On Monday, I attended a breakout at the National Speakers Association convention that seemed like a good fit for me. The topic seemed interesting, and I thought it might take me in a new direction in my business. But I was wrong. The workshop description wasn't really accurate, and after about 30 minutes, I realized I wasn't going to get what I needed from the session. So I left.

But here's the thing: I didn't go to another session. By that point, all of the other sessions were halfway over. So I sat in the main convention gathering area, the "hallway," if you will, and looked for people to talk to.

Over the course of the four-day convention, I actually attended very few sessions. I've paid for the recordings, and when they arrive, I'll go through and listen to the most intriguing sessions that I missed. Guess what I was doing instead of attending sessions: I was growing my business through hallway conversations.
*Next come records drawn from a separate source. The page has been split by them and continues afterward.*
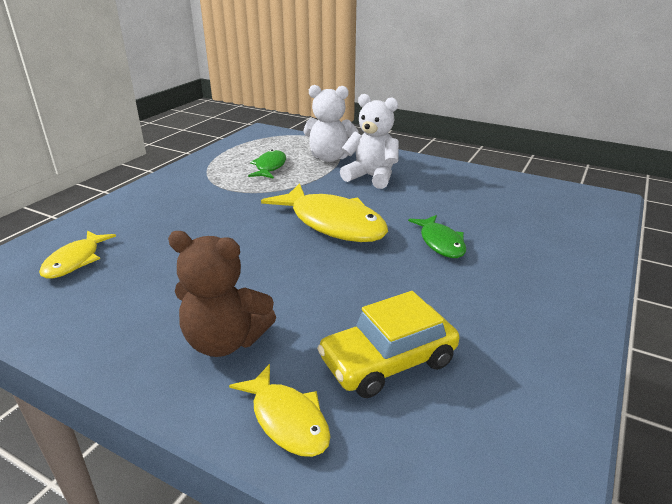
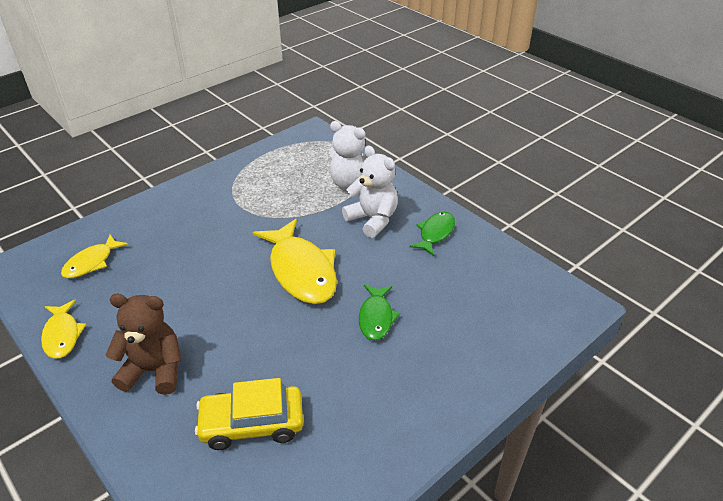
camera: 20 degrees right, 10 degrees up
(225, 341) = (154, 370): brown teddy bear -> brown teddy bear turned 150 degrees clockwise
(270, 167) = (291, 185): green fish -> green fish (435, 233)
(287, 419) = (157, 449): yellow fish -> yellow fish (62, 335)

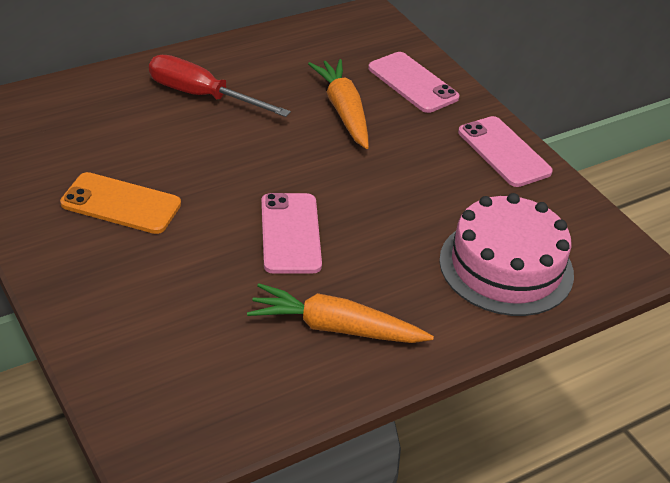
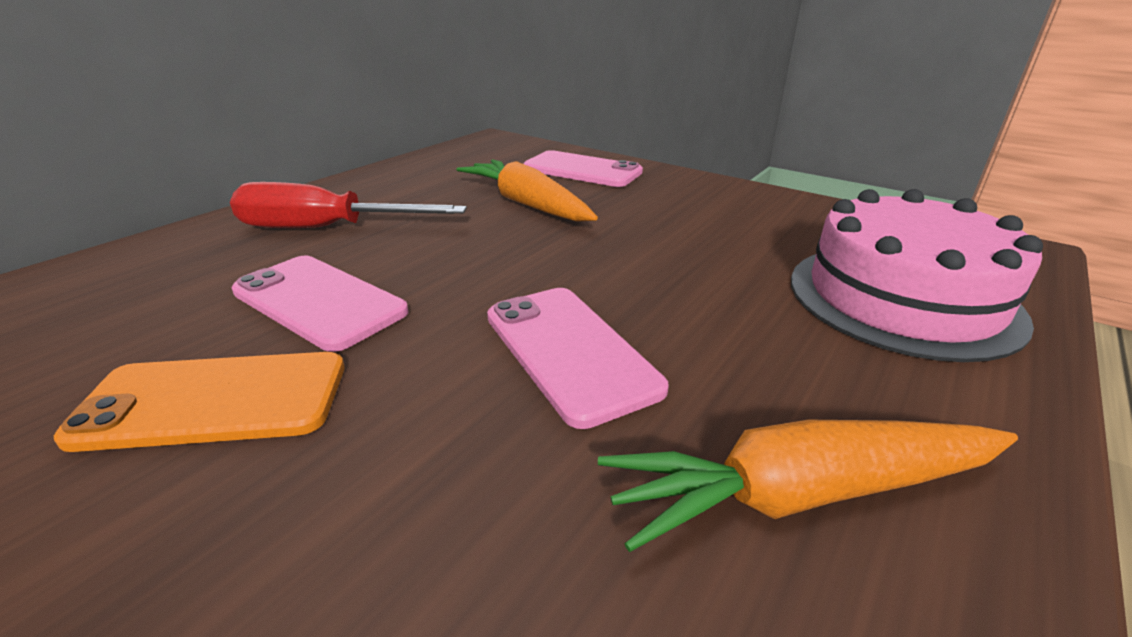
camera: 20 degrees left, 10 degrees down
(504, 152) = (738, 197): pink phone -> pink phone (319, 301)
What speakers don't realize in conference settings is that the attendees are not just choosing between sessions. They are choosing between sessions and conversations. While I was missing sessions, I was connecting, learning and building my business.

Hallway conversations are a powerful - and not to be overlooked - part of conferences that are equally compelling to many attendees as your breakout session.

When you create your session description, make sure to consider that you are not just looking to attract people to your session over the other sessions, but that you are also looking to attract people to a session AT ALL. 

If hallway conversations are more attractive than what you're offering - whether because you haven't properly tailored your content to the group, or you haven't described it well, or you do a poor job of delivering your message or engaging the audience during the session - you will lose potential and actual audience members to the hallway.

The competition isn't what you think it is. Prepare accordingly.